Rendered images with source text
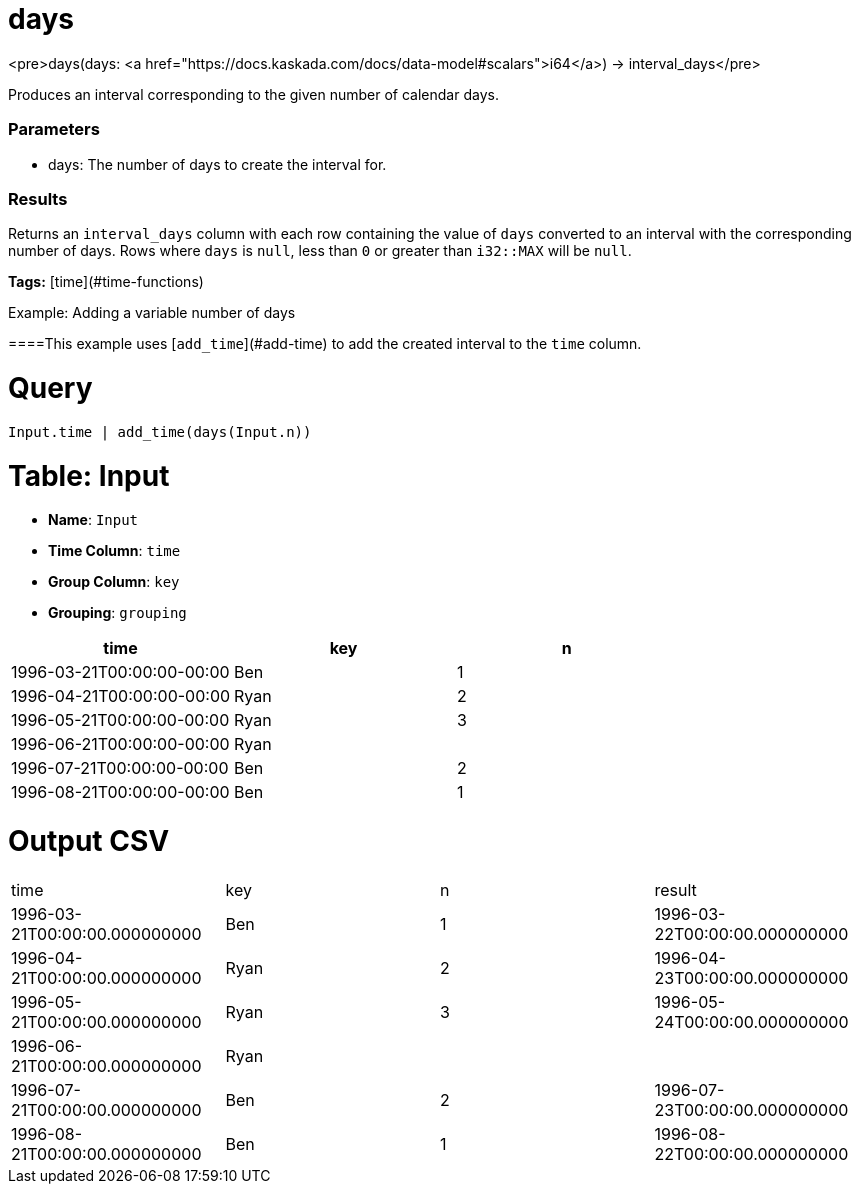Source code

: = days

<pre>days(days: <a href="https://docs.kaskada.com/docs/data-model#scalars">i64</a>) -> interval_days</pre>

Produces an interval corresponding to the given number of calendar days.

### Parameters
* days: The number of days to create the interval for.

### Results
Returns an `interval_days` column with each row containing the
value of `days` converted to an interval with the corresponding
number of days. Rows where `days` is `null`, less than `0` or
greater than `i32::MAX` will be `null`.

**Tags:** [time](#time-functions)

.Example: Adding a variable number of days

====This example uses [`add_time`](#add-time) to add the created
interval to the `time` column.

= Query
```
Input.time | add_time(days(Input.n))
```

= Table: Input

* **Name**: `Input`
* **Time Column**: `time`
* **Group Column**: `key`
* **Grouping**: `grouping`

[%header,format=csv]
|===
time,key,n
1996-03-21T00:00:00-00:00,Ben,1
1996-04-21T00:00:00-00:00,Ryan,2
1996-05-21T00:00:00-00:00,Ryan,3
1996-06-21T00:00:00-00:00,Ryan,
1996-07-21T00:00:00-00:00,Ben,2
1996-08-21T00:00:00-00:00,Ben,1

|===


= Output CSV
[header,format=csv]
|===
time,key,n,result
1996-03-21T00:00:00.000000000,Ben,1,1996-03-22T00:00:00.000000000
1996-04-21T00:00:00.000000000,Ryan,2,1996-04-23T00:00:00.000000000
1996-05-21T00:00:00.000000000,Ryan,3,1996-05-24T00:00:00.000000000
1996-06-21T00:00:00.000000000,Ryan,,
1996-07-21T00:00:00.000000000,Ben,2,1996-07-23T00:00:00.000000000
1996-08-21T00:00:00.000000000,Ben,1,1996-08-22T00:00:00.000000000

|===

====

- WORK ORDER -
How many lines in the records above contain the word "null"? Reply with the number alone.

- OUTPUT OF THE TASK -
2